Stored data
========================================
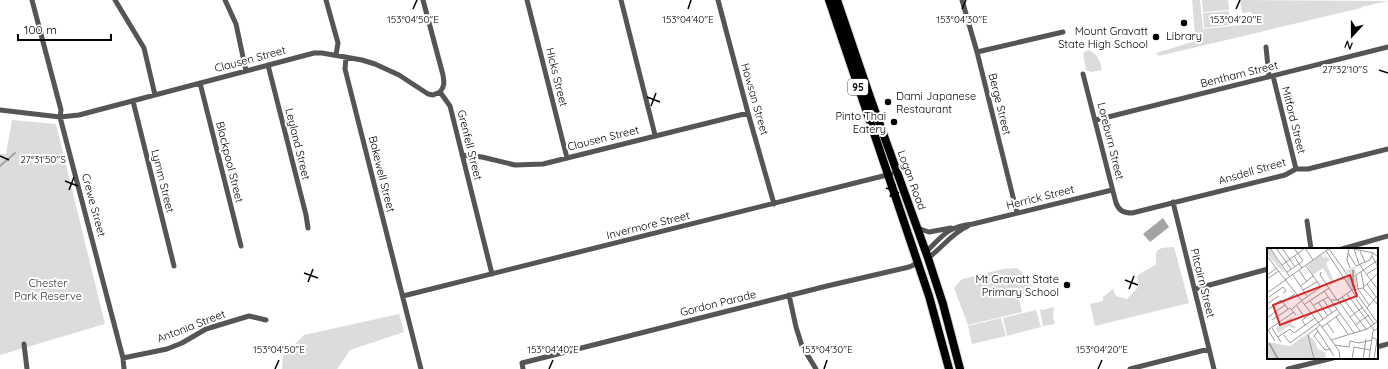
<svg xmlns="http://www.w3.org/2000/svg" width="1388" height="369" font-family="Quicksand,sans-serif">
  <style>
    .green { fill: #dcdcdc }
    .water { fill: #a3a3a3 }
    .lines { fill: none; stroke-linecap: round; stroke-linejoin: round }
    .stream { stroke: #a3a3a3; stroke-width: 2 }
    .primary-casing { stroke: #dbdbdb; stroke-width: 10 }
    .minor { stroke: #555; stroke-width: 5 }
    .primary { stroke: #000; stroke-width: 8 }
    .ticks { fill: none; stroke: #000; stroke-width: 1.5 }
    .poi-dot { fill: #000; stroke: #fff; stroke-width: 1.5 }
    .labels { text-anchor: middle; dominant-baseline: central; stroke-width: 4; stroke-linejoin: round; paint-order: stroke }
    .shield { fill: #fff; stroke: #4c4c4c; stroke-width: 1 }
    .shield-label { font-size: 10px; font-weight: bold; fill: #000 }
    .poi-label { font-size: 11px; fill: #000; stroke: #fff; text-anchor: end }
    .street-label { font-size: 11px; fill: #000; stroke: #fff }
    .park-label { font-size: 11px; fill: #333; stroke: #fff }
    .inset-river { fill: none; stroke: #a3a3a3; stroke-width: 2 }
    .inset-road { fill: none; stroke: #999; stroke-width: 1 }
    .view { fill: #d62828; fill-opacity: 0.15; stroke: #d62828; stroke-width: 2 }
    .inset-edge { fill: none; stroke: #000; stroke-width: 2 }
    .ticks-label { font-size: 10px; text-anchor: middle; fill: #000; stroke: #fff; stroke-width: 4; stroke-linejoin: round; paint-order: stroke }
  </style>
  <rect width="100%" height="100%" fill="#fff"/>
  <!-- green -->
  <path class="green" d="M1192 0H1200L1203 29 1242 25H1256L1251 12 1242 13 1240 0 1388 1 1361 7V8L1159 56 1156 53 1192 42V35L1195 34Z
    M1202 0H1228L1229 10 1203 12Z
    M1229 11 1230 25 1204 28 1203 13Z
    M1089 50C1098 55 1100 60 1102 70L1091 72 1086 70 1083 53Z
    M12 120 56 124 105 324 0 355V154H6Z
    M1174 247 1189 303 1095 326 1090 304 1103 301V297L1113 289 1116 296 1127 299 1139 286 1137 276C1143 271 1150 269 1156 264 1157 261 1155 257 1156 254 1157 246 1168 248 1174 247Z
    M1017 268 1026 276 1032 287 1030 292 1018 295 1022 312 968 325 954 288 962 279 1003 269Z
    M1054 307 1053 317 1055 324 1043 326 1040 310 1039 309 1043 310Z
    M1036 310 1041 327 1007 336 1003 318Z
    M399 314 404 332 350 350 337 369H282L283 356 304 335Z
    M1001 318 1006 336 972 344 968 326Z"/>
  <!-- water -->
  <path class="water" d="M1163 218 1169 227 1150 242 1143 234Z"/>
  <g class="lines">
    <!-- stream -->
    <path class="stream" d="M0 166 15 153"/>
    <defs>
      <path id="primary" d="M829 0 929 296 949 369
        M837 0 870 97 928 258 943 304 960 369"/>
    </defs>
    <!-- primary casing -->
    <use href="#primary" class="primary-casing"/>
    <!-- minor -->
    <path class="minor" d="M32 0 61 110 60 117 123 358 124 369
      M115 0 144 48 155 95
      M225 0 236 24 246 71
      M326 0 338 43 336 55
      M423 0 443 75C444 82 445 86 440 92
      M527 0 567 158
      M621 0 655 135
      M718 0 748 113 774 204
      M962 0 977 52 1017 213
      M1266 47 1269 77
      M977 52 1063 32
      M346 57 345 69 421 369
      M268 65 306 215 308 228
      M1083 74 1116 203C1119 211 1124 213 1132 213L1285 175 1296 169H1308L1388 149
      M1273 76 1296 169
      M200 83 241 246
      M440 92 450 106 492 274
      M133 101 174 266
      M0 110 60 117 79 115 314 53H322L362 60 375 64 399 75 428 94 433 95 440 92
      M1096 120 1388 47
      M462 155 482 157 515 165 543 164 748 113
      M1173 202 1214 369
      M1307 221 1311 249
      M917 228 929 232 951 228
      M1342 249 1388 236
      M926 252C944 235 946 227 973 224L1112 190
      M928 258C942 248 952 233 968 226
      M1195 289 1268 269
      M789 295 796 327 802 346 816 369
      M403 296 891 174
      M24 344 27 369
      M1377 347 1388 344
      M123 358 167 349 182 343 206 329 249 316 266 320
      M523 369 522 363 827 286 909 267 918 263
      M1130 369 1209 349
      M1288 369 1333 358"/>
    <!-- primary -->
    <use href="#primary" class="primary"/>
  </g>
  <!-- ticks -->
  <path class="ticks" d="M413 9 417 0M688 9 691 0M962 9 966 0M1236 9 1240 0M1379 70 1388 73M647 97 660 102M651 106 656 93M0 156 9 160M65 181 78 186M886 188 899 193M69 190 74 177M890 197 895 184M304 273 318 278M1125 280 1138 285M308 282 313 269M1129 289 1134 276M275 369 279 360M549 369 553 360M824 369 827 360M1098 369 1102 360"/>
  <!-- markers -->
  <g class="poi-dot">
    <circle cx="1184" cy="23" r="4"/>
    <circle cx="1156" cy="37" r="4"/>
    <circle cx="888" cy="102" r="4"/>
    <circle cx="894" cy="122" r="4"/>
    <circle cx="1067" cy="285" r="4"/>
  </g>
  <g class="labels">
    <!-- shield labels -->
    <rect class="shield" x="848" y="79" width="20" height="16" rx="3"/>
    <g class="shield-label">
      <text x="858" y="87">95</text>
    </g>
    <!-- poi labels -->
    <g class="poi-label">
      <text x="1148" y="31">Mount Gravatt<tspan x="1148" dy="13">State High School</tspan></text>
      <text x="1184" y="36" text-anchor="middle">Library</text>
      <text x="896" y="96" text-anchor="start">Dami Japanese<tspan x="896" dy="13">Restaurant</tspan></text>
      <text x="886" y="116">Pinto Thai<tspan x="886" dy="13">Eatery</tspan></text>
      <text x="1059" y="279">Mt Gravatt State<tspan x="1059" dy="13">Primary School</tspan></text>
    </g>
    <!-- street labels -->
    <g class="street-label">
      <text transform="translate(250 59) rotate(-15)">Clausen Street</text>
      <text transform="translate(1239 74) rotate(-14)">Bentham Street</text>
      <text transform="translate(557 77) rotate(76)">Hicks Street</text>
      <text transform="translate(755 99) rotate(74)">Howsan Street</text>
      <text transform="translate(1000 104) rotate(76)">Berge Street</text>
      <text transform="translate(1294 120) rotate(76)">Mitford Street</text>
      <text transform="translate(603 138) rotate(-14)">Clausen Street</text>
      <text transform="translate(1111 141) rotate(76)">Loreburn Street</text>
      <text transform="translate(298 144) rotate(76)">Leyland Street</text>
      <text transform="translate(470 145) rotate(76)">Grenfell Street</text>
      <text transform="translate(230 162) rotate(76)">Blackpool Street</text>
      <text transform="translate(1252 171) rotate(-16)">Ansdell Street</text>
      <text transform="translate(382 174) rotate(76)">Bakewell Street</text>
      <text transform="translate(912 180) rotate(70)">Logan Road</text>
      <text transform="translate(163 181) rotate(76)">Lymm Street</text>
      <text transform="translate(1040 197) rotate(-14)">Herrick Street</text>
      <text transform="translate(94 205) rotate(75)">Crewe Street</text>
      <text transform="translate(648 225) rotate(-14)">Invermore Street</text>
      <text transform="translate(1203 283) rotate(76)">Pitcairn Street</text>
      <text transform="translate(718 303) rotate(-14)">Gordon Parade</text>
      <text transform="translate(191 326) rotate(-21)">Antonia Street</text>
    </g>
    <!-- park labels -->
    <g class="park-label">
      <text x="48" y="283">Chester<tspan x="48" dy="13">Park Reserve</tspan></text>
    </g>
  </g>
  <!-- overview -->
  <g transform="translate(1267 248)">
    <rect width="111" height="111" fill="#fff"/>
    <path d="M0 0H3L21 29 0 6ZM57 6 63 12 59 15 67 34 62 39 64 34 56 20 46 27 40 17 54 7 59 11ZM88 18 90 39 85 42 78 32 84 27 79 23ZM25 69V77L29 79 27 81 22 78 11 85 9 80ZM38 84 47 92 51 101 59 105 58 111H0V94L23 98 34 90V88L35 90 39 87Z" fill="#dcdcdc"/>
    <path class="inset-river" d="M86 39V22M2 95 11 111"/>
    <path class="inset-road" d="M3 0 23 29M9 0 24 21M15 0 28 19M38 0 46 12M82 0 80 12 83 20M83 0 106 5 111 9M62 1 82 29M87 1 92 16 111 42M59 3 90 50M93 3 98 14M81 5 89 18 103 12 106 5M0 8 58 83 72 103 73 111M27 8 35 20M105 8 111 19M15 17 38 0M32 22 40 34M20 24 36 13 27 0M54 24 53 27 70 52M94 24 97 39M100 26 111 19M0 27 10 20M26 27 40 48M0 31 12 23M18 32 63 0M100 36 109 49M34 38 46 28M96 40 111 57M91 41 89 27 111 12M91 41 102 57M36 42 50 34M57 43 87 85M0 45 20 31M80 46 107 82M2 49 16 39 19 43 16 45M75 49 99 81M92 49 110 74M56 51 65 65M89 51 107 76M64 52H71L85 42 96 40 111 25M71 52 93 83M34 53 54 39 39 18M43 53 56 71M16 54 28 46M51 54 61 68M0 56 12 48M38 56 62 40M47 57 61 49M30 58 38 70M100 60 111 47M25 61 34 53M0 62 14 52 21 61M69 69 81 86M83 69 96 59M0 70 18 57M5 72 23 60 29 67M60 75 67 85M38 77 35 72 44 66M88 77 102 67M55 79 73 66M5 80 14 94M49 80 67 108M1 82 27 64M1 82 8 93M51 83 47 88 58 102 64 101M17 87 23 95 70 61M11 89 23 81 27 85 48 70M105 89 110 92 107 111M64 92 100 81 111 73M68 97 82 99 83 93 92 95 105 92M47 111 41 87 53 77M85 111 87 99 103 102M96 111 99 91M102 111 106 83 111 80"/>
    <path class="view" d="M83 27 90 48 13 77 6 57Z"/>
    <rect width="111" height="111" class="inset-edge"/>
  </g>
  <g class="ticks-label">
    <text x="1236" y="23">153°04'20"E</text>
    <text x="413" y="23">153°04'50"E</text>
    <text x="688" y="23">153°04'40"E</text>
    <text x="962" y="23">153°04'30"E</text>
    <text x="1345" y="73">27°32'10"S</text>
    <text x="43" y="163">27°31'50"S</text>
    <text x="279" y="353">153°04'50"E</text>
    <text x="553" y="353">153°04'40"E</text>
    <text x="827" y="353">153°04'30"E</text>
    <text x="1102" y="353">153°04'20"E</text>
  </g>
  <!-- north arrow -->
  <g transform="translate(1352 36) rotate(201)" stroke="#ffffff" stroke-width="3" paint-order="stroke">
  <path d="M0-3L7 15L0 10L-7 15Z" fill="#000000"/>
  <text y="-6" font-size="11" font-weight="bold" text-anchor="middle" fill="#000000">N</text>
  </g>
  <!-- scale -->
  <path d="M18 34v6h93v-6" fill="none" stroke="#000000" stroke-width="2"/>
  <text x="24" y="34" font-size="12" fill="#000000" stroke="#ffffff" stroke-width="3" paint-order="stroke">100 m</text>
</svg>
========================================
■ WHAT THE EXERCISE ASKS: Taking the records above as input, show every line in which the word "lines" is present.

■ PROBLEM SOLUTION:
    .lines { fill: none; stroke-linecap: round; stroke-linejoin: round }
  <g class="lines">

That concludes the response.